Quote every line of the material beneath this one.
==== DATA FOR THIS EXERCISE ====
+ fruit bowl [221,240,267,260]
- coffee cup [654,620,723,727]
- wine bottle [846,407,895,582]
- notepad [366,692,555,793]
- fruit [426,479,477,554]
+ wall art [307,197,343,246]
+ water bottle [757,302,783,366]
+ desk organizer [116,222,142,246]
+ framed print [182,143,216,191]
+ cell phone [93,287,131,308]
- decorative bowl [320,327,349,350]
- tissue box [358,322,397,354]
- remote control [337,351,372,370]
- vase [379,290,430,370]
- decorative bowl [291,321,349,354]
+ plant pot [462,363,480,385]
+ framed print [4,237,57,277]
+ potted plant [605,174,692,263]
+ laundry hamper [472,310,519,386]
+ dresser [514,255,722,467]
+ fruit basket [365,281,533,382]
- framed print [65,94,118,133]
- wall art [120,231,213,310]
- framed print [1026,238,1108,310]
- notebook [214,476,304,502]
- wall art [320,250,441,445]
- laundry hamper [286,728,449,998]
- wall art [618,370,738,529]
====
_COMPLETED EXERCISE_.
+ fruit bowl [221,240,267,260]
- coffee cup [654,620,723,727]
- wine bottle [846,407,895,582]
- notepad [366,692,555,793]
- fruit [426,479,477,554]
+ wall art [307,197,343,246]
+ water bottle [757,302,783,366]
+ desk organizer [116,222,142,246]
+ framed print [182,143,216,191]
+ cell phone [93,287,131,308]
- decorative bowl [320,327,349,350]
- tissue box [358,322,397,354]
- remote control [337,351,372,370]
- vase [379,290,430,370]
- decorative bowl [291,321,349,354]
+ plant pot [462,363,480,385]
+ framed print [4,237,57,277]
+ potted plant [605,174,692,263]
+ laundry hamper [472,310,519,386]
+ dresser [514,255,722,467]
+ fruit basket [365,281,533,382]
- framed print [65,94,118,133]
- wall art [120,231,213,310]
- framed print [1026,238,1108,310]
- notebook [214,476,304,502]
- wall art [320,250,441,445]
- laundry hamper [286,728,449,998]
- wall art [618,370,738,529]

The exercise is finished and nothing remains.